Concluding a two-day meeting, the Federal Open Market Committee (FOMC) announced that the federal funds rate -- what banks charge each other for overnight loans -- will remain at 0.25 percent to 0.50 percent.

“Although the unemployment rate is little changed in recent months, job gains have been solid, on average. Household spending has been growing strongly but business fixed investment has remained soft,” the FOMC said in its policy statement.

The Fed also said risks to the economy have diminished since its last meeting in July.

“We’re generally pleased with how the U.S. economy is doing,” Fed Chair Janet Yellen said in a press conference to explain the FOMC’s decision, noting that committee members expect the labor market to continue growing at a healthy pace. 

Three FOMC members dissented from the panel’s decision, an unusual level of disagreement from the Fed’s consensus view that underscores the growing support among policymakers for a rate hike. 

“Despite the temporary hold, the committee sent a strong signal that a rate hike is imminent,” said National Association of Federal Credit Unions Chief Economist Curt Long. “Even after doing so, three members voted against the decision to hold off on a rate hike this month. It seems clear that barring a major setback, a rate hike is coming before the end of the year.” 

The Fed’s effort to normalize monetary policy is being complicated by uneven economic growth this year. Although hiring has remained steady and wages are picking up, the nation’s GDP in the first half averaged just under 1 percent. 

In a sign of that weak growth, inflation remains below the Fed’s 2 percent target. The FOMC attributes muted inflation to a slump in oil prices, as well as to falling prices of nonenergy imports.
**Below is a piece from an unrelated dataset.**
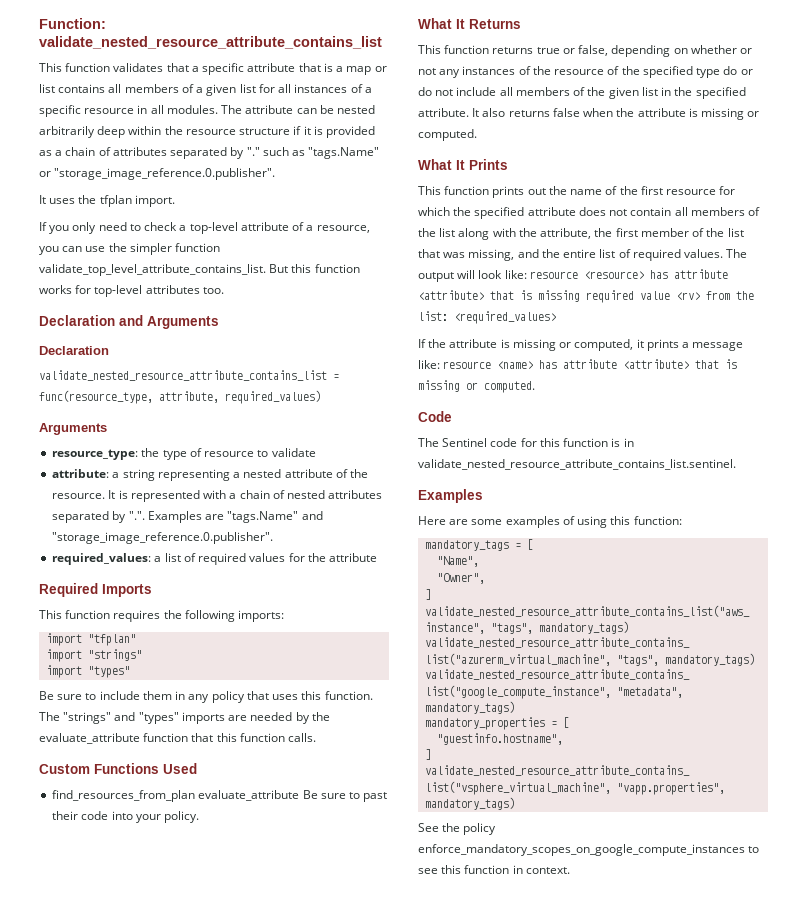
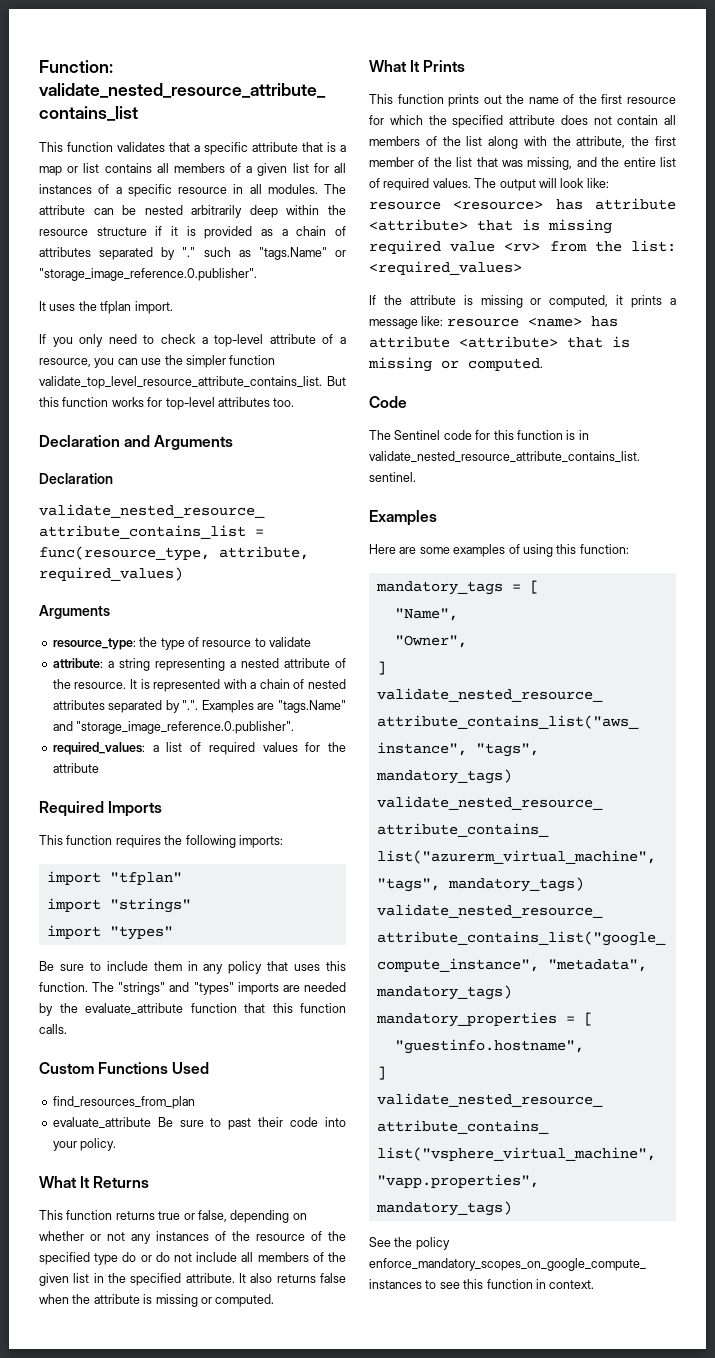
[39,264,266,276] validate_top_level_attribute_contains_list. -> [39,376,322,389] validate_top_level_resource_attribute_contains_list.
(196, 796) none -> (195, 1102) //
Yellen said the Fed expects inflation to rise gradually. 

“We found the economy has a bit more running room,” she said. “Nevertheless, we don’t want the economy to overheat.”

Some forecasters had expected the Fed to raise borrowing costs this month, noting more hawkish pronouncements by policymakers, including Yellen, in recent weeks. The next opportunity for the FOMC to lift rates will be at its meeting in November, though many experts predict it will wait until December.

“I think they are laying the groundwork for a December rate hike, but after two disappointing GDP prints they want to wait and see if growth has actually recovered in [the third quarter],” said Brian Coulton, chief economist at Fitch Ratings, in a note.

The Fed last raised rates in December of 2015, the first hike since 2006. 

Asked by a reporter to respond to claims by Republican presidential nominee Donald Trump that the Fed is shaping monetary policy to help President Obama and Democratic nominee Hillary Clinton, Yellen said: “We do not take politics into account in our decisions.”

“I have no concerns that the Fed is politically motivated,” she added.

Yellen, who as Fed chief also has a role in regulating the biggest U.S. banks, declined to weigh in on recent revelations that Wells Fargo (WFC) had opened millions of accounts on behalf of customers without their consent. But in answering a question about whether large banks should be broken up, she did say she doesn’t think large banks are too big to manage.